■ ABOUT THIS EXERCISE ■
Your answer should be the records below, written out exactly.

*** Opening RECORD EXTRACTS ***

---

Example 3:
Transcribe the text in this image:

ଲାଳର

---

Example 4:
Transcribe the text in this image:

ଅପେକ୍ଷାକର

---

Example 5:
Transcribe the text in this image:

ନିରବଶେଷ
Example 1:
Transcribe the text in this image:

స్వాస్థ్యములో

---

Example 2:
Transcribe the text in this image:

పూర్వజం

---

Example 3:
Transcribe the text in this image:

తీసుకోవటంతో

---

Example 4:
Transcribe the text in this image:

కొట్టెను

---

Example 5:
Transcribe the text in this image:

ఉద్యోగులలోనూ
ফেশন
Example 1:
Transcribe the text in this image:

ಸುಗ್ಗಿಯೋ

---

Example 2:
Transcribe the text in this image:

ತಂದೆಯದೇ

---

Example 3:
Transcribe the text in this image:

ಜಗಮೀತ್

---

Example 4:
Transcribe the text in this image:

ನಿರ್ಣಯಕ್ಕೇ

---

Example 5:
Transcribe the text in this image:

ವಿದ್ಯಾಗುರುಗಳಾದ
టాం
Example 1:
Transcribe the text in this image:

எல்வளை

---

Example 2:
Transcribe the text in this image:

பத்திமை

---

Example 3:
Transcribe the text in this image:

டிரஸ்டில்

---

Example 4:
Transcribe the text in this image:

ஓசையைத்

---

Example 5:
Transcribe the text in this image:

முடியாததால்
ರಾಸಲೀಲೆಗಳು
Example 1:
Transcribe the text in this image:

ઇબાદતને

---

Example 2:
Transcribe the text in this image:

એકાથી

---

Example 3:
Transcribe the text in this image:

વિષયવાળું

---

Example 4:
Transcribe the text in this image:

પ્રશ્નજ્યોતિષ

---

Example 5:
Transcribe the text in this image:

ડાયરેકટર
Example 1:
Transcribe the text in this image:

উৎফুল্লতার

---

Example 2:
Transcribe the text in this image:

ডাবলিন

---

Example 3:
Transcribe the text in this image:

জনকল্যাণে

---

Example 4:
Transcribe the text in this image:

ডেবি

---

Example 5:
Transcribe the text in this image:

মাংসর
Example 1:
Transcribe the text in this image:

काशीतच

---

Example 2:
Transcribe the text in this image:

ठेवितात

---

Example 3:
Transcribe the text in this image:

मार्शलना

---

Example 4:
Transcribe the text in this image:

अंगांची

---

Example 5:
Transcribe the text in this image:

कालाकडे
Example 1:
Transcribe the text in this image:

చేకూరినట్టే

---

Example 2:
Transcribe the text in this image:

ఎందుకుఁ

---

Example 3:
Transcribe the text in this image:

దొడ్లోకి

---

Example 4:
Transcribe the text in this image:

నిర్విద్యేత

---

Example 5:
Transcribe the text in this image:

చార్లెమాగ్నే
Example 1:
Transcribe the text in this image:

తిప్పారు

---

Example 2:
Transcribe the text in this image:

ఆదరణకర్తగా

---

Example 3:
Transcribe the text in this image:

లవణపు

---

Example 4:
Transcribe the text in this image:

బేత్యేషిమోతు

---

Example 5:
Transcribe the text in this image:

*** Closing RECORD EXTRACTS ***

■ YOUR SOLUTION ■
---

Example 3:
Transcribe the text in this image:

ଲାଳର

---

Example 4:
Transcribe the text in this image:

ଅପେକ୍ଷାକର

---

Example 5:
Transcribe the text in this image:

ନିରବଶେଷ
Example 1:
Transcribe the text in this image:

స్వాస్థ్యములో

---

Example 2:
Transcribe the text in this image:

పూర్వజం

---

Example 3:
Transcribe the text in this image:

తీసుకోవటంతో

---

Example 4:
Transcribe the text in this image:

కొట్టెను

---

Example 5:
Transcribe the text in this image:

ఉద్యోగులలోనూ
ফেশন
Example 1:
Transcribe the text in this image:

ಸುಗ್ಗಿಯೋ

---

Example 2:
Transcribe the text in this image:

ತಂದೆಯದೇ

---

Example 3:
Transcribe the text in this image:

ಜಗಮೀತ್

---

Example 4:
Transcribe the text in this image:

ನಿರ್ಣಯಕ್ಕೇ

---

Example 5:
Transcribe the text in this image:

ವಿದ್ಯಾಗುರುಗಳಾದ
టాం
Example 1:
Transcribe the text in this image:

எல்வளை

---

Example 2:
Transcribe the text in this image:

பத்திமை

---

Example 3:
Transcribe the text in this image:

டிரஸ்டில்

---

Example 4:
Transcribe the text in this image:

ஓசையைத்

---

Example 5:
Transcribe the text in this image:

முடியாததால்
ರಾಸಲೀಲೆಗಳು
Example 1:
Transcribe the text in this image:

ઇબાદતને

---

Example 2:
Transcribe the text in this image:

એકાથી

---

Example 3:
Transcribe the text in this image:

વિષયવાળું

---

Example 4:
Transcribe the text in this image:

પ્રશ્નજ્યોતિષ

---

Example 5:
Transcribe the text in this image:

ડાયરેકટર
Example 1:
Transcribe the text in this image:

উৎফুল্লতার

---

Example 2:
Transcribe the text in this image:

ডাবলিন

---

Example 3:
Transcribe the text in this image:

জনকল্যাণে

---

Example 4:
Transcribe the text in this image:

ডেবি

---

Example 5:
Transcribe the text in this image:

মাংসর
Example 1:
Transcribe the text in this image:

काशीतच

---

Example 2:
Transcribe the text in this image:

ठेवितात

---

Example 3:
Transcribe the text in this image:

मार्शलना

---

Example 4:
Transcribe the text in this image:

अंगांची

---

Example 5:
Transcribe the text in this image:

कालाकडे
Example 1:
Transcribe the text in this image:

చేకూరినట్టే

---

Example 2:
Transcribe the text in this image:

ఎందుకుఁ

---

Example 3:
Transcribe the text in this image:

దొడ్లోకి

---

Example 4:
Transcribe the text in this image:

నిర్విద్యేత

---

Example 5:
Transcribe the text in this image:

చార్లెమాగ్నే
Example 1:
Transcribe the text in this image:

తిప్పారు

---

Example 2:
Transcribe the text in this image:

ఆదరణకర్తగా

---

Example 3:
Transcribe the text in this image:

లవణపు

---

Example 4:
Transcribe the text in this image:

బేత్యేషిమోతు

---

Example 5:
Transcribe the text in this image:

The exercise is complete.